Provided data Start Marker

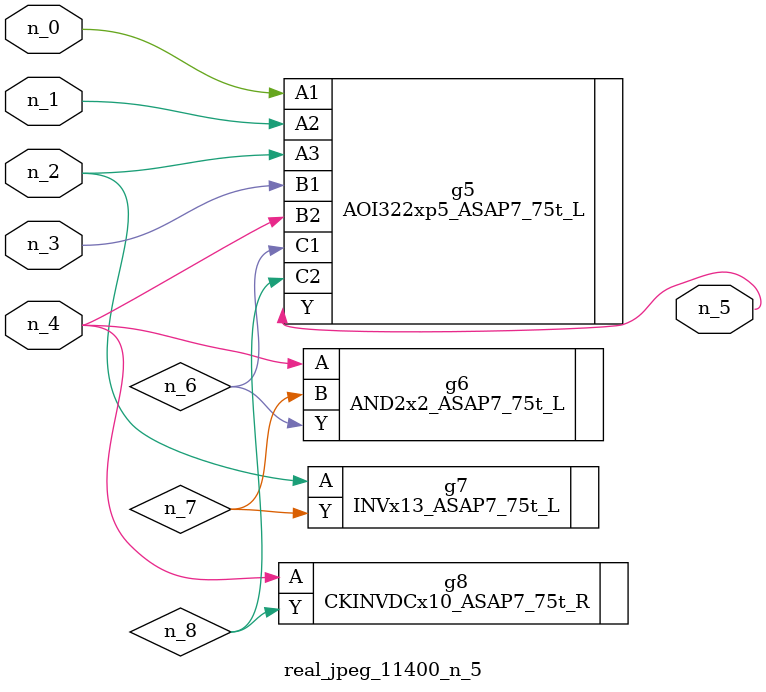
<source format=v>
module real_jpeg_11400_n_5 (n_4, n_0, n_1, n_2, n_3, n_5);

input n_4;
input n_0;
input n_1;
input n_2;
input n_3;

output n_5;

wire n_8;
wire n_6;
wire n_7;

AOI322xp5_ASAP7_75t_L g5 ( 
.A1(n_0),
.A2(n_1),
.A3(n_2),
.B1(n_3),
.B2(n_4),
.C1(n_6),
.C2(n_8),
.Y(n_5)
);

INVx13_ASAP7_75t_L g7 ( 
.A(n_2),
.Y(n_7)
);

AND2x2_ASAP7_75t_L g6 ( 
.A(n_4),
.B(n_7),
.Y(n_6)
);

CKINVDCx10_ASAP7_75t_R g8 ( 
.A(n_4),
.Y(n_8)
);


endmodule
</source>
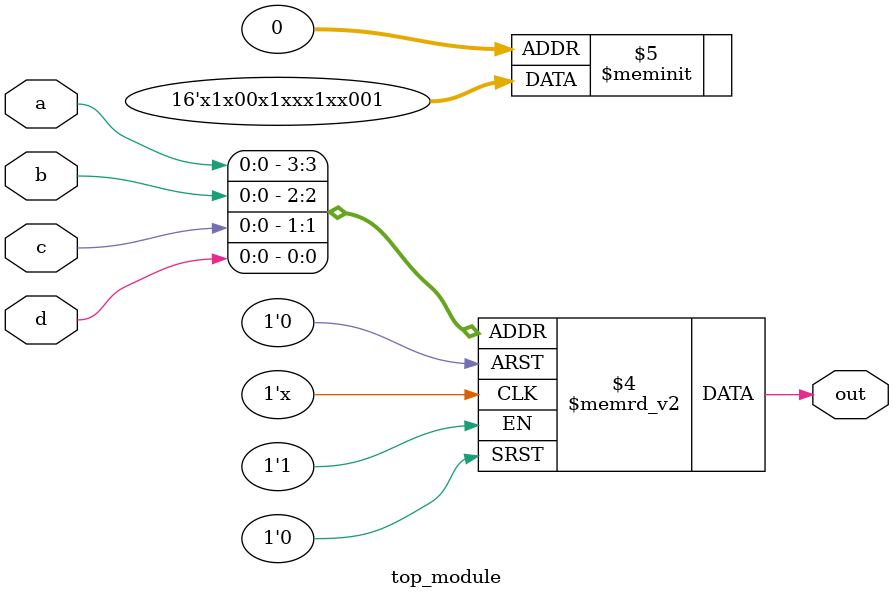
<source format=sv>
module top_module (
    input a, 
    input b,
    input c,
    input d,
    output reg out
);

always @(*) begin
    case ({a, b, c, d})
        4'b0000, 4'b0101, 4'b1001, 4'b1110: out = 1'b1;
        4'b0001, 4'b0010, 4'b1011, 4'b1100: out = 1'b0;
        default: out = 1'bx;
    endcase
end

endmodule

</source>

Provided data End Marker

_Directions for this task_
Text only, pictures out: give every record again as written.

_Result of this task_
<source format=v>
module real_jpeg_11400_n_5 (n_4, n_0, n_1, n_2, n_3, n_5);

input n_4;
input n_0;
input n_1;
input n_2;
input n_3;

output n_5;

wire n_8;
wire n_6;
wire n_7;

AOI322xp5_ASAP7_75t_L g5 ( 
.A1(n_0),
.A2(n_1),
.A3(n_2),
.B1(n_3),
.B2(n_4),
.C1(n_6),
.C2(n_8),
.Y(n_5)
);

INVx13_ASAP7_75t_L g7 ( 
.A(n_2),
.Y(n_7)
);

AND2x2_ASAP7_75t_L g6 ( 
.A(n_4),
.B(n_7),
.Y(n_6)
);

CKINVDCx10_ASAP7_75t_R g8 ( 
.A(n_4),
.Y(n_8)
);


endmodule
</source>
<source format=sv>
module top_module (
    input a, 
    input b,
    input c,
    input d,
    output reg out
);

always @(*) begin
    case ({a, b, c, d})
        4'b0000, 4'b0101, 4'b1001, 4'b1110: out = 1'b1;
        4'b0001, 4'b0010, 4'b1011, 4'b1100: out = 1'b0;
        default: out = 1'bx;
    endcase
end

endmodule

</source>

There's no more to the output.